Grace Grits and Gardening
Farm. Food. Garden. Life.
[tweetthis]Most everything I’ve learned, I learned from nature! #inspiration #nature[/tweetthis]
Musical Pairing:
Louis Armstrong, What A Wonderful World
Sharon Collins says
On the subject of patience, I was attending an interdenominational Bible study back in the late 70s and early 80s. Our book that we were studying was about the Fruit of the Spirit and the modern, practical application to the group of young wives and mothers. Once I purchased the book, I finished the first chapter and then rushed to the chapter on patience. At that time I had one child in elementary school, one in nursery school and a newborn. I needed lots of patience. The chapter focused on Job. Now, to me the story about Job was not so much about patience as it was about faithfulness. I was hoping it would give me a secret on how to juggle three little ones, a husband with a killer work schedule and more. How many times have you sat in church and heard your minister tell us not to pay for patience, because you will most likely face tribulation?
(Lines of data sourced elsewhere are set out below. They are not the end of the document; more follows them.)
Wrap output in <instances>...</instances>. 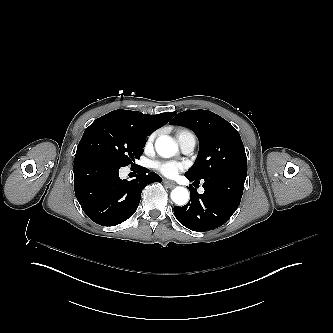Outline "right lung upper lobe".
<instances>
[{"label":"right lung upper lobe","instance_id":"right-lung-upper-lobe-1","mask_svg":"<svg viewBox=\"0 0 333 333\" xmlns=\"http://www.w3.org/2000/svg\"><path fill=\"white\" fill-rule=\"evenodd\" d=\"M176 112L145 115L138 111L118 109L98 119H110L137 131L146 137L153 131L165 125Z\"/></svg>","mask_w":333,"mask_h":333}]
</instances>
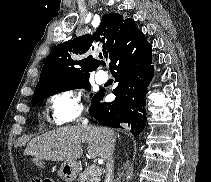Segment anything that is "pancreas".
Here are the masks:
<instances>
[{"mask_svg": "<svg viewBox=\"0 0 211 182\" xmlns=\"http://www.w3.org/2000/svg\"><path fill=\"white\" fill-rule=\"evenodd\" d=\"M101 169L95 165L88 166L79 174L78 182H100Z\"/></svg>", "mask_w": 211, "mask_h": 182, "instance_id": "pancreas-1", "label": "pancreas"}]
</instances>
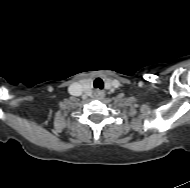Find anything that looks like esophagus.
<instances>
[{"mask_svg": "<svg viewBox=\"0 0 190 188\" xmlns=\"http://www.w3.org/2000/svg\"><path fill=\"white\" fill-rule=\"evenodd\" d=\"M95 97L97 99H102L105 97V92L104 91H101V90H97L95 91Z\"/></svg>", "mask_w": 190, "mask_h": 188, "instance_id": "1", "label": "esophagus"}]
</instances>
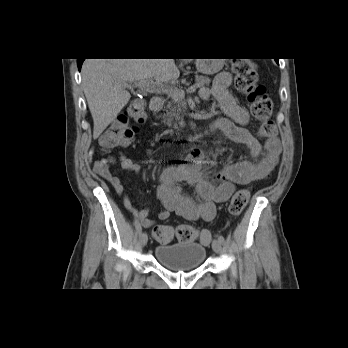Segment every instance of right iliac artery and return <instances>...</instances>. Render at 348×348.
Here are the masks:
<instances>
[{"mask_svg": "<svg viewBox=\"0 0 348 348\" xmlns=\"http://www.w3.org/2000/svg\"><path fill=\"white\" fill-rule=\"evenodd\" d=\"M134 222H135V225H136V231L138 234H140L142 232V227L140 225L139 222V217H134Z\"/></svg>", "mask_w": 348, "mask_h": 348, "instance_id": "1", "label": "right iliac artery"}]
</instances>
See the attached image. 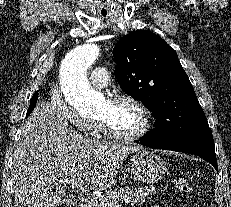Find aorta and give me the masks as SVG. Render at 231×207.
Wrapping results in <instances>:
<instances>
[{
    "instance_id": "1",
    "label": "aorta",
    "mask_w": 231,
    "mask_h": 207,
    "mask_svg": "<svg viewBox=\"0 0 231 207\" xmlns=\"http://www.w3.org/2000/svg\"><path fill=\"white\" fill-rule=\"evenodd\" d=\"M100 54L94 43H85L70 50L60 67L61 90L66 101L80 112L90 113L104 100L99 92L89 84L86 76L88 68Z\"/></svg>"
}]
</instances>
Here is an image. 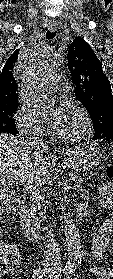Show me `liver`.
Wrapping results in <instances>:
<instances>
[{
	"mask_svg": "<svg viewBox=\"0 0 113 279\" xmlns=\"http://www.w3.org/2000/svg\"><path fill=\"white\" fill-rule=\"evenodd\" d=\"M49 159L32 150L16 136L0 133V211L7 206L18 176L30 185H44L51 176Z\"/></svg>",
	"mask_w": 113,
	"mask_h": 279,
	"instance_id": "liver-1",
	"label": "liver"
}]
</instances>
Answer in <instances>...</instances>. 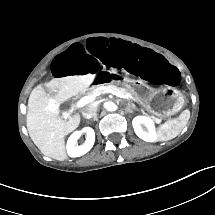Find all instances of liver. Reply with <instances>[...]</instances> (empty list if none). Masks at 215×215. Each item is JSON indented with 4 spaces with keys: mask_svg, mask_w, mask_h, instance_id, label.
<instances>
[{
    "mask_svg": "<svg viewBox=\"0 0 215 215\" xmlns=\"http://www.w3.org/2000/svg\"><path fill=\"white\" fill-rule=\"evenodd\" d=\"M94 74L74 75L53 78L46 84L51 97L38 86L34 88L28 100V133L43 154L63 161L67 158L64 136L76 129L80 115L76 113L69 120L59 117L60 103L78 93H83L92 82Z\"/></svg>",
    "mask_w": 215,
    "mask_h": 215,
    "instance_id": "6515ba94",
    "label": "liver"
}]
</instances>
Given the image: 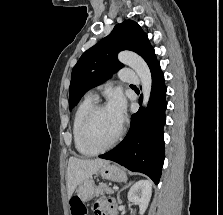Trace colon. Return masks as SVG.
I'll list each match as a JSON object with an SVG mask.
<instances>
[{
	"instance_id": "colon-1",
	"label": "colon",
	"mask_w": 223,
	"mask_h": 215,
	"mask_svg": "<svg viewBox=\"0 0 223 215\" xmlns=\"http://www.w3.org/2000/svg\"><path fill=\"white\" fill-rule=\"evenodd\" d=\"M71 214L72 215H86L85 205L77 197L72 198L71 200Z\"/></svg>"
}]
</instances>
So when we finally reached that lesson on patience, I told my girlfriends that I would simply pray for endurance and take my chances. Yes, I am a smarty pants.
My garden plants are waiting patiently in my little garden pavilion that we built last summer. I have eagerly searched the garden centers for heirloom varieties and now have collected more tomato plants than I have cages. I enjoyed the introduction to the atomic tomatoes. Thanks for all of the fun!
chebco says
Lovely blog! My mother in law always said, “You must talk to your plants.”
Grace Grits and Gardening says
I do!
De Ann Bright says
I loved this, especially the line, “Nature presses her hand on our heads and teaches us to wait.” Your pictures are beautiful!
Dorothy Johnson says
What a beautiful post–full of wise observations. I’m still amazed at all you accomplish while you tend to your beautiful flowers and butterflies. I have been practicing patience and making myself wait to buy this season’s flowers.